Die Kaiserl. Regierung verkennt nicht, daß der Passus über die Balkankoalition auch in dieser beschränkten Auslegung für die Zentralmächte, insbesondere für die österr.-ungar. Monarchie Unbequemlichkeiten im Gefolge haben kann. Nachdem wir jedoch der Pforte schon vor einer Reihe von Wochen die Aufnahme des Passus zugestanden haben, glauben wir von einer nachträglichen Zurückziehung dieses Zugeständnisses abraten zu sollen. In Konstantinopel ist auch heute noch eine starke Strömung gegen die Teilnahme der Türkei am Kriege vorhanden. Wir müssen es vermeiden, den Kriegsgegnern neuen Agitationsstoff zu liefern und die Stellung der uns ergebenen Mitglieder der Regierung und des Komitees zu erschweren. Eine möglichst entgegenkommende Behandlung der türkischen Wünsche hinsichtlich der Fassung des Bündnisvertrags erscheint der Kaiserl. Regierung gerade im gegenwärtigen Augenblick angezeigt, wo sich infolge des Stockens jeglichen Nachschubes an Kriegsmaterial in weiten Kreisen der Türkei Symptome der Beunruhigung und Enttäuschung bemerkbar machen.

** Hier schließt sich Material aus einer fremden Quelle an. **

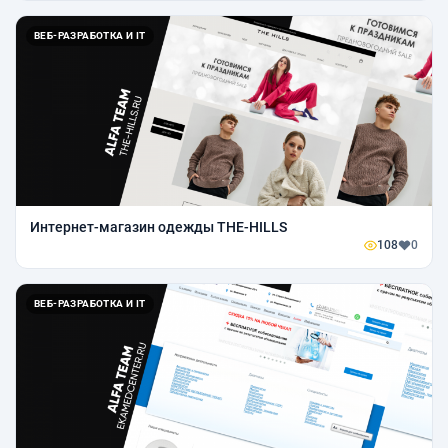
ВЕБ-РАЗРАБОТКА И IT
Интернет-магазин одежды THE-HILLS
108
0
ВЕБ-РАЗРАБОТКА И IT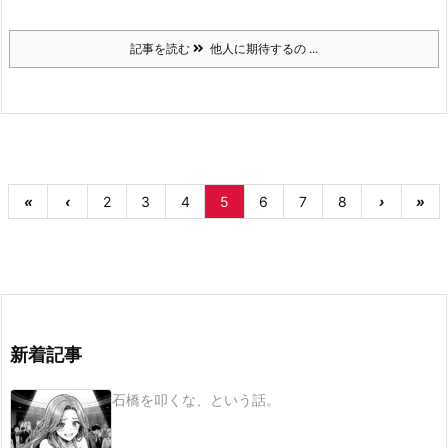
記事を読む
他人に期待するの ...
«
‹
2
3
4
5
6
7
8
›
»
新着記事
石橋を叩くな、という話。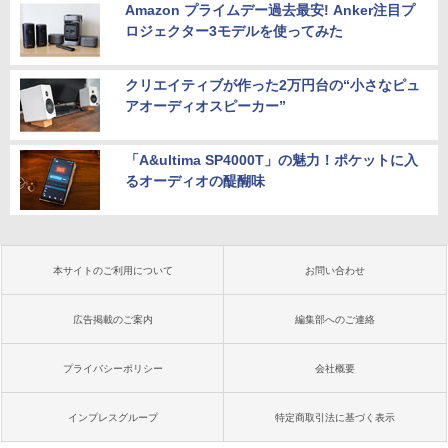
Amazon プライムデー過去最安! Anker注目プ
ロジェクター3モデルを使ってみた
クリエイティブが作った2万円台の“小さなピュ
アオーディオスピーカー”
「A&ultima SP4000T」の魅力！ポケットに入
るオーディオの醍醐味
本サイトのご利用について
お問い合わせ
広告掲載のご案内
編集部へのご連絡
プライバシーポリシー
会社概要
インプレスグループ
特定商取引法に基づく表示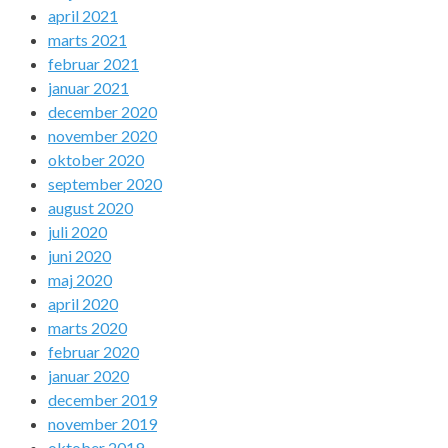
april 2021
marts 2021
februar 2021
januar 2021
december 2020
november 2020
oktober 2020
september 2020
august 2020
juli 2020
juni 2020
maj 2020
april 2020
marts 2020
februar 2020
januar 2020
december 2019
november 2019
oktober 2019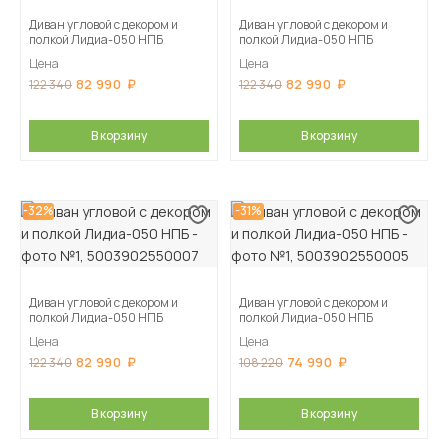
Диван угловой с декором и
Диван угловой с декором и
полкой Лидиа-050 НПБ
полкой Лидиа-050 НПБ
Цена
Цена
82 990
82 990
122 340
122 340
В корзину
В корзину
-32%
-31%
Диван угловой с декором и
Диван угловой с декором и
полкой Лидиа-050 НПБ
полкой Лидиа-050 НПБ
Цена
Цена
82 990
74 990
122 340
108 220
В корзину
В корзину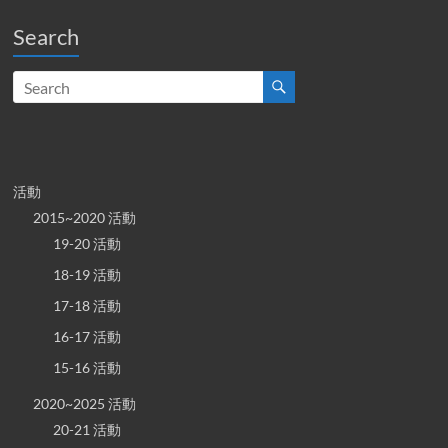
Search
活動
2015~2020 活動
19-20 活動
18-19 活動
17-18 活動
16-17 活動
15-16 活動
2020~2025 活動
20-21 活動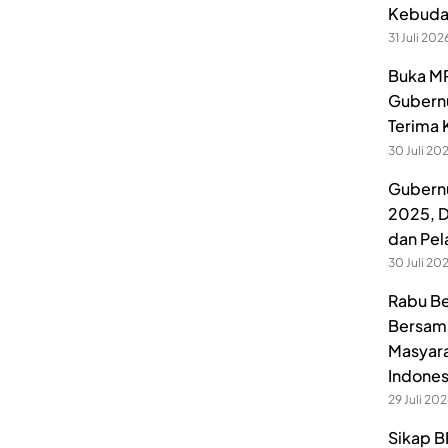
Kebuday
31 Juli 202
Buka MP
Gubernu
Terima 
30 Juli 20
Gubernu
2025, D
dan Pel
30 Juli 20
Rabu Be
Bersama
Masyara
Indones
29 Juli 20
Sikap B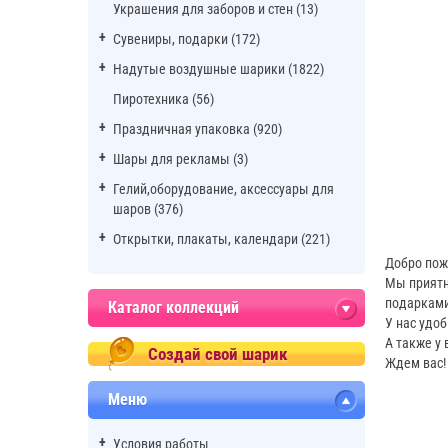
Украшения для заборов и стен (13)
Сувениры, подарки (172)
Надутые воздушные шарики (1822)
Пиротехника (56)
Праздничная упаковка (920)
Шары для рекламы (3)
Гелий,оборудование, аксессуары для
шаров (376)
Открытки, плакаты, календари (221)
Добро пож
Мы приятн
подарками
Каталог коллекций
У нас удо
А также у
Создай свой шарик
Ждем вас!
Меню
Условия работы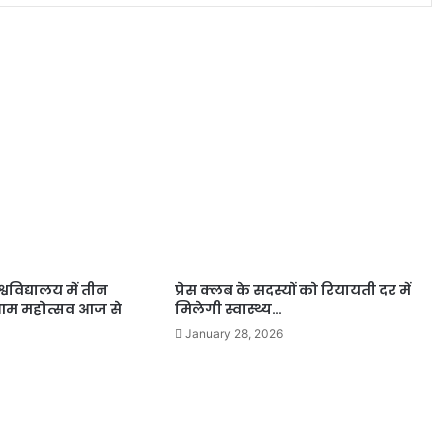
्वविद्यालय में तीन
प्रेस क्लब के सदस्यों को रियायती दर में
य आम महोत्सव आज से
मिलेगी स्वास्थ्य…
January 28, 2026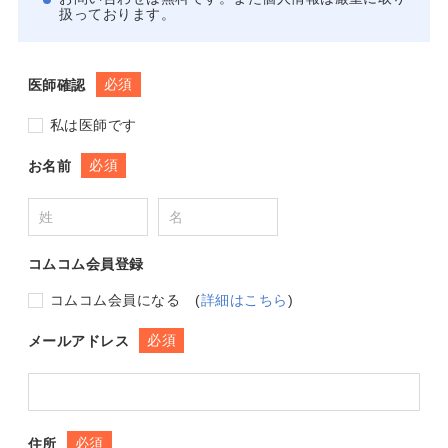
扱っております。
必須
医師確認
私は医師です
必須
お名前
コムコム会員登録
コムコム会員になる
(
詳細はこちら
)
必須
メールアドレス
必須
住所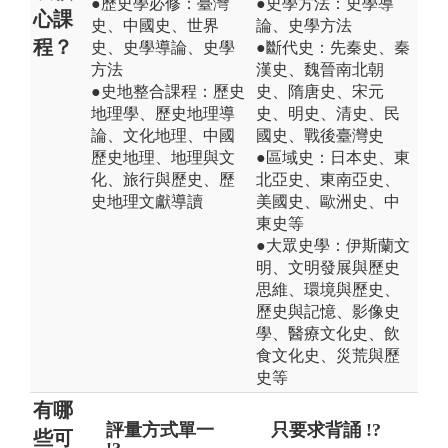
●歷史學必修：臺灣
●史學方法：史學導
心課
史、中國史、世界
論、史學方法
程？
史、史學導論、史學
●斷代史：先秦史、秦
方法
漢史、魏晉南北朝
●史地整合課程：歷史
史、隋唐史、宋元
地理學、歷史地理導
史、明史、清史、民
論、文化地理、中國
國史、戰後臺灣史
歷史地理、地理與文
●區域史：日本史、東
化、旅行與歷史、歷
北亞史、東南亞史、
史地理文獻導讀
美國史、歐洲史、中
東史等
●大眾史學：伊斯蘭文
明、文明發展與歷史
思維、環境與歷史、
歷史與記憶、影像史
學、醫療文化史、飲
食文化史、災荒與歷
史等
有哪
評量方式單一
出路狹隘 !?
只要求背誦 !?
畢
些可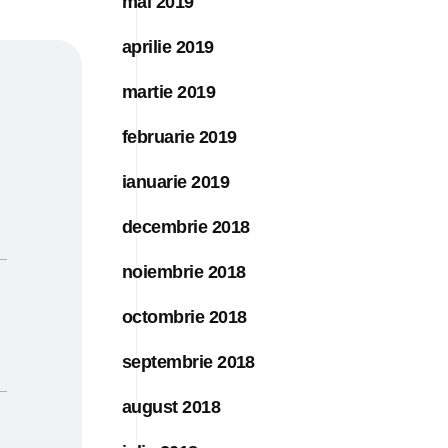
mai 2019
aprilie 2019
martie 2019
februarie 2019
ianuarie 2019
decembrie 2018
noiembrie 2018
octombrie 2018
septembrie 2018
august 2018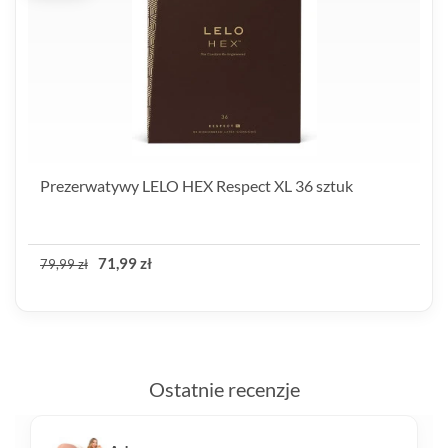
Prezerwatywy LELO HEX Respect XL 36 sztuk
71,99 zł
79,99 zł
Ostatnie recenzje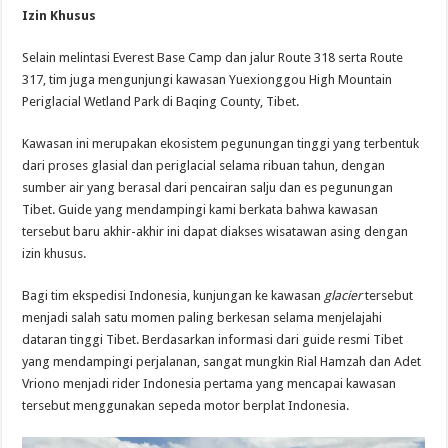
Izin Khusus
Selain melintasi Everest Base Camp dan jalur Route 318 serta Route
317, tim juga mengunjungi kawasan Yuexionggou High Mountain
Periglacial Wetland Park di Baqing County, Tibet.
Kawasan ini merupakan ekosistem pegunungan tinggi yang terbentuk
dari proses glasial dan periglacial selama ribuan tahun, dengan
sumber air yang berasal dari pencairan salju dan es pegunungan
Tibet. Guide yang mendampingi kami berkata bahwa kawasan
tersebut baru akhir-akhir ini dapat diakses wisatawan asing dengan
izin khusus.
Bagi tim ekspedisi Indonesia, kunjungan ke kawasan
glacier
tersebut
menjadi salah satu momen paling berkesan selama menjelajahi
dataran tinggi Tibet. Berdasarkan informasi dari guide resmi Tibet
yang mendampingi perjalanan, sangat mungkin Rial Hamzah dan Adet
Vriono menjadi rider Indonesia pertama yang mencapai kawasan
tersebut menggunakan sepeda motor berplat Indonesia.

Was den Zusatz “non provoquée“ im Artikel 1 des Vertrages anbelangt, so hat der deutsche Botschafter in Konstantinopel und, soweit hier bekannt, auch sein österr.-ungar. Kollege, vor etwa 10 Tagen den türkischen Unterhändlern die Streichung dieses Zusatzes bewilligt, nachdem sachlich allseitiges Einverständnis erzielt worden war, daß ein provozierter Angriff keinen casus foederis bilde. Wie Herr von Wangenheim am 17. v.M. meldete, hatte Halil Bey die Streichung erbeten, da im türkischen Ministerrate die Auffassung zutage getreten war, der rein defensive Charakter des Bündnisses sei bereits durch die Worte „alliance défensive“ in der Eingangformel des Vertrages genügend zum Ausdruck gekommen und der fragliche Zusatz könne später einmal zu Ausflüchten benutzt werden. Die Kaiserl. Regierung befürchtet, daß das Verlangen nach Wiederaufnahme der Worte „non provoquée“ die türkische Regierung verstimmen und erneutes Mißtrauen wachrufen könnte.